Em seguida Boff apresenta uma “segunda razão” para seu apocalipse. Só que é uma razão para um argumento diferente:
5. Se o capitalismo gera uma crise humanitária em nível global, e os cidadãos do mundo todo se rebelam contra o capitalismo, então o capitalismo acaba (Segundo condicional boffiano)
6. O capitalismo tá gerando uma crise humanitária em nível global, e os cidadãos do mundo todo se rebelam contra o capitalismo (Baseado nas reportagens sobre os indignados da Espanha)
7. Portanto, o capitalismo tá acabando (Segue de 5, 6)
O problema aqui é, primeiro, a ambiguidade da rebelião contra o capitalismo. Certo, como Boff indica, há protesto aqui e ali (não global...), principalmente na Europa, contra o rentismo. Mas isso não quer dizer, por si só, que os indignados querem algo diferente do capitalismo. A meu ver, o que eles querem é, justamente, oportunidades para prosperarem na sociedade capitalista, o que eles não tão tendo.
O problema também é, segundo, que crises humanitárias não são suficientes para acabar com um sistema social, nem hoje nem nunca. É mero pensamento positivo achar que um sistema cai porque faz mal pra saúde.
Em seguida vem uma pérola sobre ensino técnico e esclarecimento, mais ou menos assim:
8. Se alguém faz ensino técnico, então passa a conhecer a natureza perversa do capitalismo (Terceiro condicional boffiano)
9. O capitalismo faz cada vez mais pessoas cursarem ensino técnico (Que seja)
10. Portanto, o capitalismo faz cada vez mais gente conhecerem sua natureza perversa (Segue de 8, 9)

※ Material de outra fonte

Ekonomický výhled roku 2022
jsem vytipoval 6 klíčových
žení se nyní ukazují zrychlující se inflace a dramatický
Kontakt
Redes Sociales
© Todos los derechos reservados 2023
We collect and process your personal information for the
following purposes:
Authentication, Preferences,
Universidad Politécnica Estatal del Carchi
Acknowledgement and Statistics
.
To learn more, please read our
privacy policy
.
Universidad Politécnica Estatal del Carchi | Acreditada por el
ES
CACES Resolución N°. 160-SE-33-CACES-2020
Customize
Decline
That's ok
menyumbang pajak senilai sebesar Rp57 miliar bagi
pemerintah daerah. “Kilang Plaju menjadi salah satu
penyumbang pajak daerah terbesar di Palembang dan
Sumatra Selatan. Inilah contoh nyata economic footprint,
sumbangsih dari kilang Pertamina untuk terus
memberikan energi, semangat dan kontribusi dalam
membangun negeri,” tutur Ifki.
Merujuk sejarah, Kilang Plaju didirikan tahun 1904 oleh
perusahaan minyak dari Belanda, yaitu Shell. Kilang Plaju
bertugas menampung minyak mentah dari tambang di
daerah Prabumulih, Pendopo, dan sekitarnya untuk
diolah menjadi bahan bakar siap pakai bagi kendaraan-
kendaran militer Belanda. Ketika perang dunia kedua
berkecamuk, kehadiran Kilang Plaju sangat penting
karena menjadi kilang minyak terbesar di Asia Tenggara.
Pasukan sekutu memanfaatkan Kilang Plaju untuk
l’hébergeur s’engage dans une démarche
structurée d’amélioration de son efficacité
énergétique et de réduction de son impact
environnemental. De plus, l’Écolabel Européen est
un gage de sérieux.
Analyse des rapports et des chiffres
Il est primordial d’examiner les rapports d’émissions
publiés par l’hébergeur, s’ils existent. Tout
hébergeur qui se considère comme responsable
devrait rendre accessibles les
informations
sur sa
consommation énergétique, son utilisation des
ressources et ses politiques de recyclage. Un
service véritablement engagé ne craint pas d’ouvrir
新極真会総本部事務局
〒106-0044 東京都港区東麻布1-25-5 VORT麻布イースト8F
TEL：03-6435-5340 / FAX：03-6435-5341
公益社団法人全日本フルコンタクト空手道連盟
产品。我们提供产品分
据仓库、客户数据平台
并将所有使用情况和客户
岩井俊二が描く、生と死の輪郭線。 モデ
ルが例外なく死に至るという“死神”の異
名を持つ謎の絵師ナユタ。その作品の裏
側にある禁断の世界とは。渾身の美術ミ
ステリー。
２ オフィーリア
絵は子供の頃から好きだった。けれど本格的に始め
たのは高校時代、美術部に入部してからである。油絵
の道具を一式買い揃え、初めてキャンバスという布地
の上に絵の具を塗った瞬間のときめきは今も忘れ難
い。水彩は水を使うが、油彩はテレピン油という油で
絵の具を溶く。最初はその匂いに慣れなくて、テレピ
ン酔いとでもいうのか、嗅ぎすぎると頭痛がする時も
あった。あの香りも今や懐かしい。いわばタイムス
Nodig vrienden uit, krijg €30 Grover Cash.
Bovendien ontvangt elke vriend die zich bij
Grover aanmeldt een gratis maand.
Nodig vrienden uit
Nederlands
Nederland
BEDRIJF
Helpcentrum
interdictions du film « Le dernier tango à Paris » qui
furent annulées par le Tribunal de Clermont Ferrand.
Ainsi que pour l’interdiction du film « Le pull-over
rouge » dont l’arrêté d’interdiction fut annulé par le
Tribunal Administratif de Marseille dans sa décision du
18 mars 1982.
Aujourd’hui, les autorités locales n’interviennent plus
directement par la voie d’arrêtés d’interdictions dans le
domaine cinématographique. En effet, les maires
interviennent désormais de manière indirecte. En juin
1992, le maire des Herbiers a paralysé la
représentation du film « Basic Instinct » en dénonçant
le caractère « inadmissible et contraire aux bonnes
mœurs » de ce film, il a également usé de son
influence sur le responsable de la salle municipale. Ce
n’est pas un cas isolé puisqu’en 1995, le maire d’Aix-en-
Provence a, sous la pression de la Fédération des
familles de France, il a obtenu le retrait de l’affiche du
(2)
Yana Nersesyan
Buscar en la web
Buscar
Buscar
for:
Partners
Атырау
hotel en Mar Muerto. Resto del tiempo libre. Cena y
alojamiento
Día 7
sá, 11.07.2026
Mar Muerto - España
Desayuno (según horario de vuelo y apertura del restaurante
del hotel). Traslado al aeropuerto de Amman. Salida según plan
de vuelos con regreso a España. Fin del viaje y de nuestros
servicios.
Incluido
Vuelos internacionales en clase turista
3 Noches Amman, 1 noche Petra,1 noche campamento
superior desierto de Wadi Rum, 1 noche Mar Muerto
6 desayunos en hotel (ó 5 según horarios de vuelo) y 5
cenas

Este argumento é curioso por três motivos. Antes de tudo, por motivos sociológicos: o ensino técnico, tão apedrejado por certos defensores de Paulo Freire, ganhou Boff como defensor!
O argumento também é curioso por supor que aprender a pilotar uma empilhadeira é descobrir a natureza profunda do capitalismo. Ler O capital pra quê?
Por fim, o argumento é curioso por implicar, de maneira hilária, que se alguém descobre que algo é “perverso”, então essa pessoa tenta destruir tal fonte de perversidade. ¡LOL!
Enfim, este tipo de geleia mental não é digna de um site que nos dá bases sólidas para a formação de opiniões, como a Carta maior. Tá mais pra notícia do Sensacionalista.